**Given data**:
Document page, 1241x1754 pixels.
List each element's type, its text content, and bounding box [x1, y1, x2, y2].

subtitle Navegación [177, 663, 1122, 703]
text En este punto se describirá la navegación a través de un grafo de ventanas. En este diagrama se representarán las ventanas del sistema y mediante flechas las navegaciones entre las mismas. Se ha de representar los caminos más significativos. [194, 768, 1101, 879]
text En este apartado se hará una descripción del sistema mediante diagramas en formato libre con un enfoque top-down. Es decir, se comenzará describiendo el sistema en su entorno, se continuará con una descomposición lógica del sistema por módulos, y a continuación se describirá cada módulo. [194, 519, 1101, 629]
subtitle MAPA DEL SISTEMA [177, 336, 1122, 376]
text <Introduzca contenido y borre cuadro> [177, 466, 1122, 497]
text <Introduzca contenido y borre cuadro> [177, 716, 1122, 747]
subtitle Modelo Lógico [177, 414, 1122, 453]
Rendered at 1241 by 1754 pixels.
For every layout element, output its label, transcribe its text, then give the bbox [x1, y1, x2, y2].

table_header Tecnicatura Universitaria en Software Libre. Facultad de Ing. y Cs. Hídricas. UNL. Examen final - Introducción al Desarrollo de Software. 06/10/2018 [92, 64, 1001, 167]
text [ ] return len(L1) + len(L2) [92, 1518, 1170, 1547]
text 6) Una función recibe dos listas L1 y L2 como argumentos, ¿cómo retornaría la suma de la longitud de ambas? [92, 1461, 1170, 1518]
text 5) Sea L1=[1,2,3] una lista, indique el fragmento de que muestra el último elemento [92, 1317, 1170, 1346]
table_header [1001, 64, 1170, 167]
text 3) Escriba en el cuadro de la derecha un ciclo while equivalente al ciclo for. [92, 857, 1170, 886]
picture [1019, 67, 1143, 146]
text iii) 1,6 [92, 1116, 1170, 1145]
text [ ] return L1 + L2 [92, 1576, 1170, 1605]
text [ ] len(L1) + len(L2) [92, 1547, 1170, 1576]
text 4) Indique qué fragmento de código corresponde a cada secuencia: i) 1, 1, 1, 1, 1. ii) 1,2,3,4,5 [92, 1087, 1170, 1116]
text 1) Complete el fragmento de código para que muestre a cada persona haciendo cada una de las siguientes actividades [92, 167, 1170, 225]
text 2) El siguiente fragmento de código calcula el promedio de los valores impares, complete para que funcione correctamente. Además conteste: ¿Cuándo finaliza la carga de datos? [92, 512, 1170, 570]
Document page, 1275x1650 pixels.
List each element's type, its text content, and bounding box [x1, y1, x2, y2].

**What the exercise asks**: Rewrite every one of the items above, putting "box coordinates" wherever "bounding box" appears and leaving all other text unchanged.

**Task solution**:
Document page, 1241x1754 pixels.
List each element's type, its text content, and box coordinates [x1, y1, x2, y2].

subtitle Navegación [177, 663, 1122, 703]
text En este punto se describirá la navegación a través de un grafo de ventanas. En este diagrama se representarán las ventanas del sistema y mediante flechas las navegaciones entre las mismas. Se ha de representar los caminos más significativos. [194, 768, 1101, 879]
text En este apartado se hará una descripción del sistema mediante diagramas en formato libre con un enfoque top-down. Es decir, se comenzará describiendo el sistema en su entorno, se continuará con una descomposición lógica del sistema por módulos, y a continuación se describirá cada módulo. [194, 519, 1101, 629]
subtitle MAPA DEL SISTEMA [177, 336, 1122, 376]
text <Introduzca contenido y borre cuadro> [177, 466, 1122, 497]
text <Introduzca contenido y borre cuadro> [177, 716, 1122, 747]
subtitle Modelo Lógico [177, 414, 1122, 453]
Rendered at 1241 by 1754 pixels.
For every layout element, output its label, transcribe its text, then give the bbox [x1, y1, x2, y2].

table_header Tecnicatura Universitaria en Software Libre. Facultad de Ing. y Cs. Hídricas. UNL. Examen final - Introducción al Desarrollo de Software. 06/10/2018 [92, 64, 1001, 167]
text [ ] return len(L1) + len(L2) [92, 1518, 1170, 1547]
text 6) Una función recibe dos listas L1 y L2 como argumentos, ¿cómo retornaría la suma de la longitud de ambas? [92, 1461, 1170, 1518]
text 5) Sea L1=[1,2,3] una lista, indique el fragmento de que muestra el último elemento [92, 1317, 1170, 1346]
table_header [1001, 64, 1170, 167]
text 3) Escriba en el cuadro de la derecha un ciclo while equivalente al ciclo for. [92, 857, 1170, 886]
picture [1019, 67, 1143, 146]
text iii) 1,6 [92, 1116, 1170, 1145]
text [ ] return L1 + L2 [92, 1576, 1170, 1605]
text [ ] len(L1) + len(L2) [92, 1547, 1170, 1576]
text 4) Indique qué fragmento de código corresponde a cada secuencia: i) 1, 1, 1, 1, 1. ii) 1,2,3,4,5 [92, 1087, 1170, 1116]
text 1) Complete el fragmento de código para que muestre a cada persona haciendo cada una de las siguientes actividades [92, 167, 1170, 225]
text 2) El siguiente fragmento de código calcula el promedio de los valores impares, complete para que funcione correctamente. Además conteste: ¿Cuándo finaliza la carga de datos? [92, 512, 1170, 570]
Document page, 1275x1650 pixels.
List each element's type, its text content, and box coordinates [x1, y1, x2, y2].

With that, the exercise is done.